This project is a study on the Social Media app Bluesky and what is posted there. It uses NLP Modeling to attempt to get an understanding of what users generally like to talk about, and how they feel about those things.
Bluesky is a social media app that aims to offer a decentralized and user-controlled experience, similar to early iterations of the web. It originated as a project within Twitter, founded by Jack Dorsey, but later became an independent entity. The platform allows users to post short text updates, images, and videos, with a character limit and interface that often draws comparisons to Twitter (now X).
Key features of Bluesky include its reliance on the open-source AT Protocol (a.k.a. atproto), which enables transparency and allows users to potentially move their data and connections across different services.
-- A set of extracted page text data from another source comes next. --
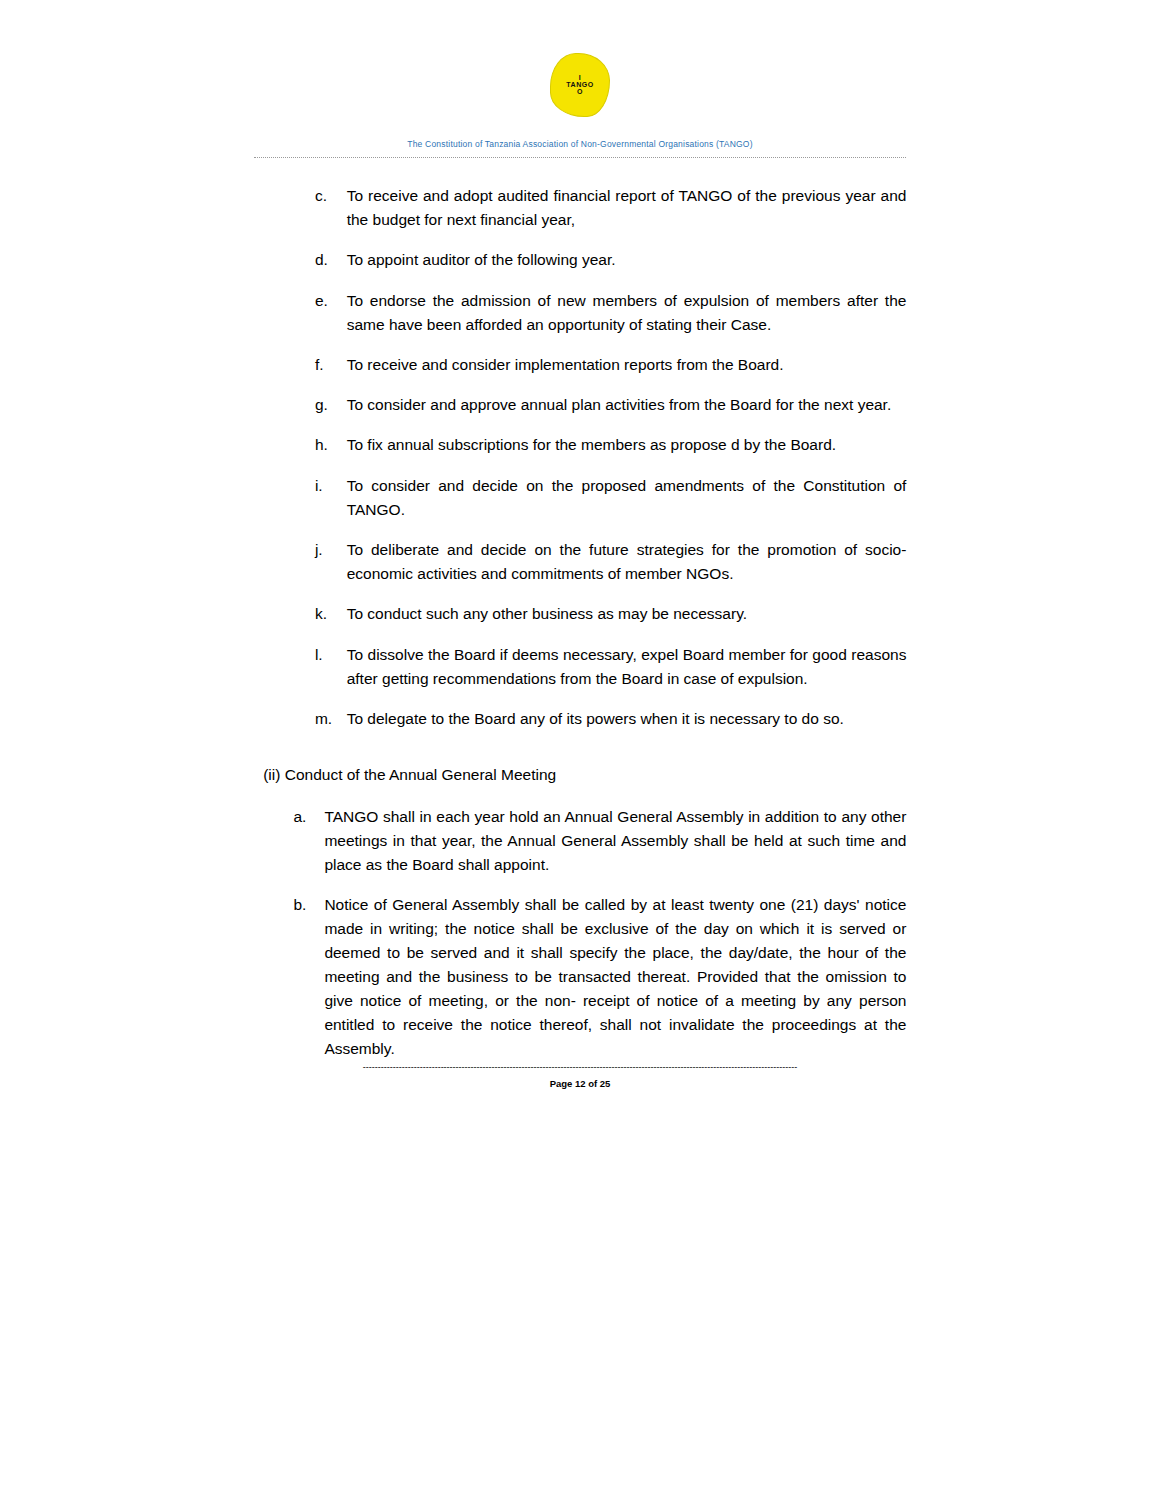I
TANGO
O
The Constitution of Tanzania Association of Non-Governmental Organisations (TANGO)
c. To receive and adopt audited financial report of TANGO of the previous year and the budget for next financial year,
d. To appoint auditor of the following year.
e. To endorse the admission of new members of expulsion of members after the same have been afforded an opportunity of stating their Case.
f. To receive and consider implementation reports from the Board.
g. To consider and approve annual plan activities from the Board for the next year.
h. To fix annual subscriptions for the members as propose d by the Board.
i. To consider and decide on the proposed amendments of the Constitution of TANGO.
j. To deliberate and decide on the future strategies for the promotion of socio-economic activities and commitments of member NGOs.
k. To conduct such any other business as may be necessary.
l. To dissolve the Board if deems necessary, expel Board member for good reasons after getting recommendations from the Board in case of expulsion.
m. To delegate to the Board any of its powers when it is necessary to do so.
(ii) Conduct of the Annual General Meeting
a. TANGO shall in each year hold an Annual General Assembly in addition to any other meetings in that year, the Annual General Assembly shall be held at such time and place as the Board shall appoint.
b. Notice of General Assembly shall be called by at least twenty one (21) days' notice made in writing; the notice shall be exclusive of the day on which it is served or deemed to be served and it shall specify the place, the day/date, the hour of the meeting and the business to be transacted thereat. Provided that the omission to give notice of meeting, or the non- receipt of notice of a meeting by any person entitled to receive the notice thereof, shall not invalidate the proceedings at the Assembly.
-------------------------------------------------------------------------------------------------------------------------------------------------
Page 12 of 25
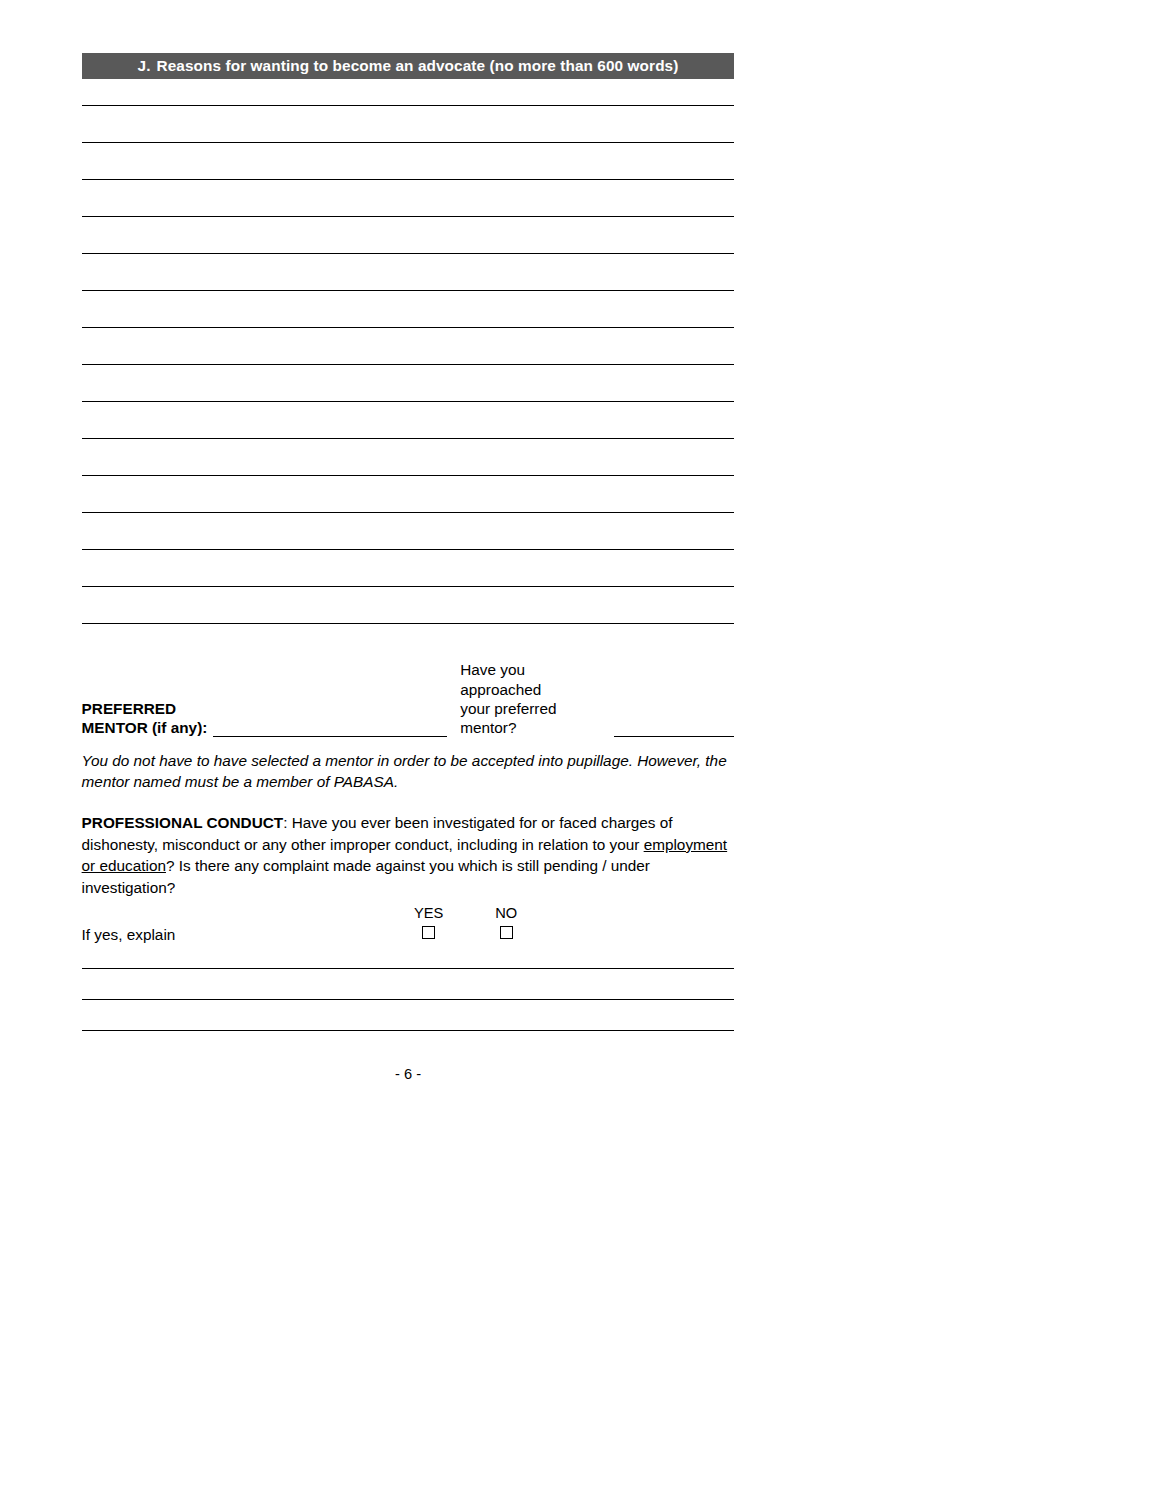J. Reasons for wanting to become an advocate (no more than 600 words)
PREFERRED MENTOR (if any):
Have you approached your preferred mentor?
You do not have to have selected a mentor in order to be accepted into pupillage. However, the mentor named must be a member of PABASA.
PROFESSIONAL CONDUCT: Have you ever been investigated for or faced charges of dishonesty, misconduct or any other improper conduct, including in relation to your employment or education? Is there any complaint made against you which is still pending / under investigation?
YES
NO
If yes, explain
- 6 -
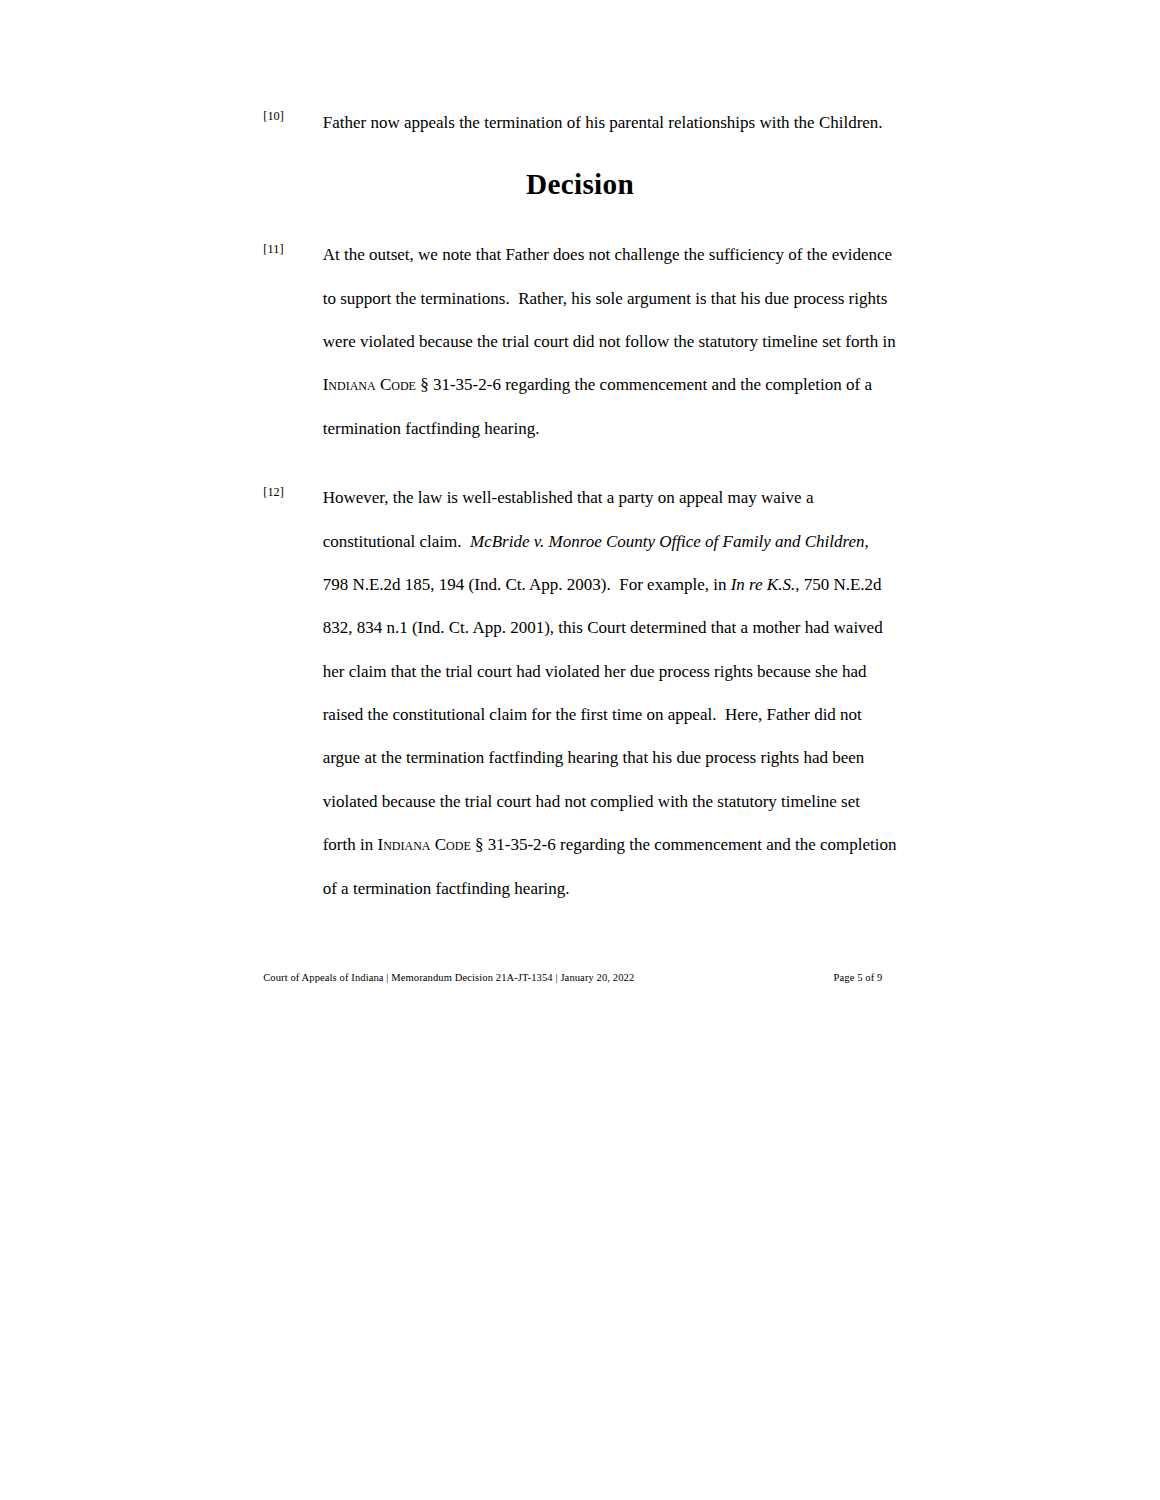[10]
Father now appeals the termination of his parental relationships with the Children.
Decision
[11]
At the outset, we note that Father does not challenge the sufficiency of the evidence to support the terminations. Rather, his sole argument is that his due process rights were violated because the trial court did not follow the statutory timeline set forth in Indiana Code § 31-35-2-6 regarding the commencement and the completion of a termination factfinding hearing.
[12]
However, the law is well-established that a party on appeal may waive a constitutional claim. McBride v. Monroe County Office of Family and Children, 798 N.E.2d 185, 194 (Ind. Ct. App. 2003). For example, in In re K.S., 750 N.E.2d 832, 834 n.1 (Ind. Ct. App. 2001), this Court determined that a mother had waived her claim that the trial court had violated her due process rights because she had raised the constitutional claim for the first time on appeal. Here, Father did not argue at the termination factfinding hearing that his due process rights had been violated because the trial court had not complied with the statutory timeline set forth in Indiana Code § 31-35-2-6 regarding the commencement and the completion of a termination factfinding hearing.
Court of Appeals of Indiana | Memorandum Decision 21A-JT-1354 | January 20, 2022
Page 5 of 9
Users have significant control over their feeds through customizable algorithms and moderation tools, allowing for personalized content consumption. While it's growing rapidly, Bluesky's core appeal lies in its emphasis on user autonomy and fostering a more open, community-driven online space, contrasting with the more centralized control seen on other major platforms.
This project uses a feature of atproto called Firehose. It is an aggregated stream of all the public data updates in the Bluesky network. Working with it directly is possible, but it is more complex due to the Firehose wire format, since using that involves decoding binary CBOR data and CAR files. Jetstream, a side project originally written by Bluesky Engineer Jaz, provides an extremely efficient method for compressing Firehose data and serving it in an easily read JSON format.
- You can learn more about how Jetstream was created and the incredible efficiency gains Jaz was able to make possible in their blog post here.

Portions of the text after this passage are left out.